The man behind a display that at one time professed “In Satan We Trust” and “Celebrate Winter Solstice” in Boca Raton’s Sanborn Square is indeed a middle school English teacher. And while his bosses may squirm at every mention, there’s not much they can do as long as he keeps it out of the classroom.
Superintendent Robert Avossa said as much at a meeting Monday morning.
Avossa held the brief conference to boast about the district’s latest graduation rates (they’re better than last year and beating the state’s numbers too) and to talk about the importance of college entrance exams including the SAT (now students who take the PSAT have free access to prep online through Khan Academy).
But then someone asked about Preston Smith.
Avossa confirmed Smith is a Palm Beach County teacher – at Boca Raton Middle according to district records. But, he’s also in the United States, where he has broad freedoms.
“We certainly can’t micromanage what an individual does outside of the school house,” Avossa said.
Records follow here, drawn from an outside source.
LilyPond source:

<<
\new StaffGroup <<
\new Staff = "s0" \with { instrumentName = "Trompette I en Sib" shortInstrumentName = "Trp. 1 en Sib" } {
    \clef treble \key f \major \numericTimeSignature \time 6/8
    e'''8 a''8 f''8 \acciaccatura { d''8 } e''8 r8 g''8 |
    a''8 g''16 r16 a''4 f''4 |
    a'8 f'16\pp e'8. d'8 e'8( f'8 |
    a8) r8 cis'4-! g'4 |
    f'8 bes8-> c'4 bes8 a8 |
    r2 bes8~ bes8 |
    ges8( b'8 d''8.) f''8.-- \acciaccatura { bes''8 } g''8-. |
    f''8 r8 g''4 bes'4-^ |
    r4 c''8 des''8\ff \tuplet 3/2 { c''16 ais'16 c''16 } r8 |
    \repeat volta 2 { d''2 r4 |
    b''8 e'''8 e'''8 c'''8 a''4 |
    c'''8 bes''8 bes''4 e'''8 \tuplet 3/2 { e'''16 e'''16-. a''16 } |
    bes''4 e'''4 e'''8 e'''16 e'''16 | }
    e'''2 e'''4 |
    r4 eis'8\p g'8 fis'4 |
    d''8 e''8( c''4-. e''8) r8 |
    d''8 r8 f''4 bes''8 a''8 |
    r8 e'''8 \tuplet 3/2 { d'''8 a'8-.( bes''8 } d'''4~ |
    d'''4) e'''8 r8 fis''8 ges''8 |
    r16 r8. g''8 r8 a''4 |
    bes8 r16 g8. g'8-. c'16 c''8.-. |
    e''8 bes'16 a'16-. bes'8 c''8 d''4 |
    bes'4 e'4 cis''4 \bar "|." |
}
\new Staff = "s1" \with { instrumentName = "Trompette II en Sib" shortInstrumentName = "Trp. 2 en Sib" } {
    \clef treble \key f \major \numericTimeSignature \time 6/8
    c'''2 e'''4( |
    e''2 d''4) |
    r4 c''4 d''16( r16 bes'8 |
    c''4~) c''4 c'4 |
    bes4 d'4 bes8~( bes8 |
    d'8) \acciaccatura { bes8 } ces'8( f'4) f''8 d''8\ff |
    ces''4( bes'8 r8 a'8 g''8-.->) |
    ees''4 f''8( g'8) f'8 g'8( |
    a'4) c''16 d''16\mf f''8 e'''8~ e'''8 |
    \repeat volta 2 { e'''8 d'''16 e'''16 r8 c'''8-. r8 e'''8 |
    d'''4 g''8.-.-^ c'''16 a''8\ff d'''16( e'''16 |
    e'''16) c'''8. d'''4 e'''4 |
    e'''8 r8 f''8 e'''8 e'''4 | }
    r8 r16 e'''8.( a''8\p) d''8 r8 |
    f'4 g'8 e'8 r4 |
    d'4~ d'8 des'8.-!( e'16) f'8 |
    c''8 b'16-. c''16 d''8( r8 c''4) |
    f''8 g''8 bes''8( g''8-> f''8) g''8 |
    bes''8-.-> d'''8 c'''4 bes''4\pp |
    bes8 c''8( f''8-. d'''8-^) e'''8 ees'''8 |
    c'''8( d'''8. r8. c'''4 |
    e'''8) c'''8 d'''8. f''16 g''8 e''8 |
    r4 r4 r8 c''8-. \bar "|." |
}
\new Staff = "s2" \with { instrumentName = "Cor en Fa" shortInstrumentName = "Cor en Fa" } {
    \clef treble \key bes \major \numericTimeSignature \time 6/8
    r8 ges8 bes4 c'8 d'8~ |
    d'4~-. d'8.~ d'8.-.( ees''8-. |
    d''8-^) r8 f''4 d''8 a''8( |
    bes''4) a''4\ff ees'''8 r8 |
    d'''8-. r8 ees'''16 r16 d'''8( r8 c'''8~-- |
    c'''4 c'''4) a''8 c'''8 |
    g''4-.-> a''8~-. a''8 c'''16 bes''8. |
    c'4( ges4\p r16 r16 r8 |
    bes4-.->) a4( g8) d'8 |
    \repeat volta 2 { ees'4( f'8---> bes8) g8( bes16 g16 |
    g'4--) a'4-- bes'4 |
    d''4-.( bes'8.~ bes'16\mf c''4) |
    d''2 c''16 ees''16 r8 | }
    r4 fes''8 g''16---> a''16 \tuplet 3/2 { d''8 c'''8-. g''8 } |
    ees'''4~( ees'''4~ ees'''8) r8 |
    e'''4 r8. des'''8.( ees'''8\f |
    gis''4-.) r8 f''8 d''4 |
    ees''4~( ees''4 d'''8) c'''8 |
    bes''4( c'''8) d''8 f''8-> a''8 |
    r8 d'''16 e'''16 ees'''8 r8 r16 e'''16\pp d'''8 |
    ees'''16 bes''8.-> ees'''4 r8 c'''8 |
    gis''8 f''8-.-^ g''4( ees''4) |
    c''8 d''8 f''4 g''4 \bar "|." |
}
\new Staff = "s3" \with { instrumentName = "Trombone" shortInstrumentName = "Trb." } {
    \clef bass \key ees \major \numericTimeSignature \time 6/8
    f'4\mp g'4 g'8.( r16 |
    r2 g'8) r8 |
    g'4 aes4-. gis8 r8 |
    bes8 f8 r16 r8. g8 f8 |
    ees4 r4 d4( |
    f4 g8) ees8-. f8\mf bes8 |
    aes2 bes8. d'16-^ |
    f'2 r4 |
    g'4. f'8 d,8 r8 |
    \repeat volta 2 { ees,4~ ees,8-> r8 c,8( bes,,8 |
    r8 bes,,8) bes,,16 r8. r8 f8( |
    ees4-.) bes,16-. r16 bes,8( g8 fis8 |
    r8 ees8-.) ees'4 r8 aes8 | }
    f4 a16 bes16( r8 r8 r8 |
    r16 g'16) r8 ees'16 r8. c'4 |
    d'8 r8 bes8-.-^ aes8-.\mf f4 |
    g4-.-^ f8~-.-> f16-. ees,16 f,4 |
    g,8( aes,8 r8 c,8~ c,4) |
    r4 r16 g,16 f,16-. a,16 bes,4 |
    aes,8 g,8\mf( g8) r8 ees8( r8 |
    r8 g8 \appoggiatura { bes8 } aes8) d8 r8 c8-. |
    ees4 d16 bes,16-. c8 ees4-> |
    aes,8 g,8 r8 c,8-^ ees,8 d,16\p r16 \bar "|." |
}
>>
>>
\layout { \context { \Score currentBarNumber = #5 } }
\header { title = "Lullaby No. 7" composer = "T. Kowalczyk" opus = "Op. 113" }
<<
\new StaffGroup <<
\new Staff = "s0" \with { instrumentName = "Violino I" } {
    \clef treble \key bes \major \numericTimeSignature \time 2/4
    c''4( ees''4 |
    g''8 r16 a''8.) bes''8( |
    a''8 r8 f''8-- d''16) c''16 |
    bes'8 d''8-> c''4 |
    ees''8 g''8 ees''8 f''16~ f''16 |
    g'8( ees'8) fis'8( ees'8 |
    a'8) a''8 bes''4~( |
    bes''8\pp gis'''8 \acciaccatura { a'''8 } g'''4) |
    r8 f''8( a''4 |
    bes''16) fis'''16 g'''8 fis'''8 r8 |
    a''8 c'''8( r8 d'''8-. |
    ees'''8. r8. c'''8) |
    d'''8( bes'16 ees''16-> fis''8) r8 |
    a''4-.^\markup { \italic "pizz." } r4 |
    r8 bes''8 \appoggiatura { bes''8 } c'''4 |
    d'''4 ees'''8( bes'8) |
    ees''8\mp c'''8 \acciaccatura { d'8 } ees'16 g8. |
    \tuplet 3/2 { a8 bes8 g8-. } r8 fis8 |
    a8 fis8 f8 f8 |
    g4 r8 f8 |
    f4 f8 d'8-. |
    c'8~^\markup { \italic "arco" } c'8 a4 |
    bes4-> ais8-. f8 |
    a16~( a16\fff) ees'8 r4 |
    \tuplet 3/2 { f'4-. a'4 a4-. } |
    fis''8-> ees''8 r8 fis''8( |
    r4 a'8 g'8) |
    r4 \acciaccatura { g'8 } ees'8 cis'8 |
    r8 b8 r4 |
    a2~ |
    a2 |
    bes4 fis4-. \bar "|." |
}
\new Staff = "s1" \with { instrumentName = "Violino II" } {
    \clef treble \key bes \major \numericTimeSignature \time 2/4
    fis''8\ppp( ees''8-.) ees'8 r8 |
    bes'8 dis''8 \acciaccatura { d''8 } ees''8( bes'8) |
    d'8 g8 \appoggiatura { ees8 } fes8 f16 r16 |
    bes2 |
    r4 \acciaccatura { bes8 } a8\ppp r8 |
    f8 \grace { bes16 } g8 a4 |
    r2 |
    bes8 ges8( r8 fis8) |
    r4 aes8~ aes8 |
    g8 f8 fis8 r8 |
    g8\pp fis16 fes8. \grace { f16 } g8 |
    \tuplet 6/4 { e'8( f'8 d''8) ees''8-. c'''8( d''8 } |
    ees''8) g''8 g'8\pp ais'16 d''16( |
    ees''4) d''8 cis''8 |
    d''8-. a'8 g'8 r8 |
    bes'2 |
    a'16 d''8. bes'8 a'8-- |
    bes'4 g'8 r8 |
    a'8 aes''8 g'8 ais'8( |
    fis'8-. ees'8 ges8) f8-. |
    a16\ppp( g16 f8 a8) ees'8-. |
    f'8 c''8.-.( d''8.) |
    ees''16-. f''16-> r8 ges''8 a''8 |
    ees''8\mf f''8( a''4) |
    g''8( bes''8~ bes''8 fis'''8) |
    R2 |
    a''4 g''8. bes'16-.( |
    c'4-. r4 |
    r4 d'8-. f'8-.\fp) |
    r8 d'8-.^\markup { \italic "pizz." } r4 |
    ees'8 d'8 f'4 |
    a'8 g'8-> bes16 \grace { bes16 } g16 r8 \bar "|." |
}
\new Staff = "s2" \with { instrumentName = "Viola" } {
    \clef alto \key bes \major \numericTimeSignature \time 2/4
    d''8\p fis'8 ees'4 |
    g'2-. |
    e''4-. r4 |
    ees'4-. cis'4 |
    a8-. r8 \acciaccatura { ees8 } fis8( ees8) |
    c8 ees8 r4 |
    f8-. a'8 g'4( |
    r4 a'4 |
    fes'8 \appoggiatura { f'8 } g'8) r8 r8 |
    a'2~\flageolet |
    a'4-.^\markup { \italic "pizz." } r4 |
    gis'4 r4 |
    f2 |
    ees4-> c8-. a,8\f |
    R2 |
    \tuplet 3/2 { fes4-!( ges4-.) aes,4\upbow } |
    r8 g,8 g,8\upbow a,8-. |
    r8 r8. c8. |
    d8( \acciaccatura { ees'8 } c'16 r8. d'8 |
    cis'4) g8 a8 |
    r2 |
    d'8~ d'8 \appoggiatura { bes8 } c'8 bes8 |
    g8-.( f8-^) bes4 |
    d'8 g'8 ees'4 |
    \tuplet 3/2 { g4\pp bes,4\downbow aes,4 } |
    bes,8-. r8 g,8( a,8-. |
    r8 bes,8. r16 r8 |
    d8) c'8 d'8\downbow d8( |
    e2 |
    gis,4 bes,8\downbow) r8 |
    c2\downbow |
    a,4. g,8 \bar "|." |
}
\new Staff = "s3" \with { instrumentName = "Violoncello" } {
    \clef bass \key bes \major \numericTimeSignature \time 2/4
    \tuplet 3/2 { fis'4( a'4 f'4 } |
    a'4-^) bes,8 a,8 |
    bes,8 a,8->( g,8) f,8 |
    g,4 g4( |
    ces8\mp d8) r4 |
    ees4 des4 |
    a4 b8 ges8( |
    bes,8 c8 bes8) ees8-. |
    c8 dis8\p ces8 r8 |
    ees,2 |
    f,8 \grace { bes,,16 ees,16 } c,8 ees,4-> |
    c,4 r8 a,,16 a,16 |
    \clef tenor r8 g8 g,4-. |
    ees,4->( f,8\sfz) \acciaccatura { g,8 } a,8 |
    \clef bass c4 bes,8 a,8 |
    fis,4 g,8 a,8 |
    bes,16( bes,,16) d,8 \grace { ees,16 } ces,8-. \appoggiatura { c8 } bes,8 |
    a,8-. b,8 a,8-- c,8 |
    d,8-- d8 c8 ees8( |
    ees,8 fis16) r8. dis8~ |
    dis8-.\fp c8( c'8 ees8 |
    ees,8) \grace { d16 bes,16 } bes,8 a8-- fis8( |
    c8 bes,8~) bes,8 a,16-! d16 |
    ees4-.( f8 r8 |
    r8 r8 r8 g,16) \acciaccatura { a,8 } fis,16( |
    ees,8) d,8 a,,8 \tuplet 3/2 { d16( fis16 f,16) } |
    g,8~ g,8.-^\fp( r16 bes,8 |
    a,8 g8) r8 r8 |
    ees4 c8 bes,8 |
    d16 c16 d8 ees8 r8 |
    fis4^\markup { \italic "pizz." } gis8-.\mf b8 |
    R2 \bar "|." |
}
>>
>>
Friday, the district gave a more detailed response to an apparent complaint via email from the district’s chief communications officer, Amy Schuyler on behalf of Avossa:
Dated Friday Dec. 16, 2016
As you can imagine, our 20,000 District employees are very diverse with equally diverse beliefs and opinions on many topics. The First Amendment guarantees religious freedom and freedom of expression in the United States. Pursuant to the First Amendment, as well as Title VII of the Civil Rights Act of 1964 and other federal and state laws, the Palm Beach County School Board recognizes that employees have the right to freely practice their religion or engage in religious activities on their own time, outside of school activities.
Additionally, the Board recognizes the need to uphold the constitutionally protected right to religious freedom, while at the same time promoting a safe inclusive environment for all students. Board Policy 2.122 recognizes the special relationship between students, school administrators and teachers and expressly bars the from using their position to “advance or disparage any religion or religious belief” while engaged in their official capacities.
The incident referred to in the media involving Mr. Preston (sic) occurred during his personal time and not in his role as a teacher at the school. While I understand you are personally offended by his expression of his First Amendment rights, there does not seem to be any indication Mr. Preston’s personal religious beliefs have been expressed while acting in his official capacity as a teachers.
I appreciate your voice and engagement in our school system. Thank you for taking the time to reach out to us.
Strategic Communications and Engagement
The display shares space with a nativity scene, a Christmas tree and a menorah.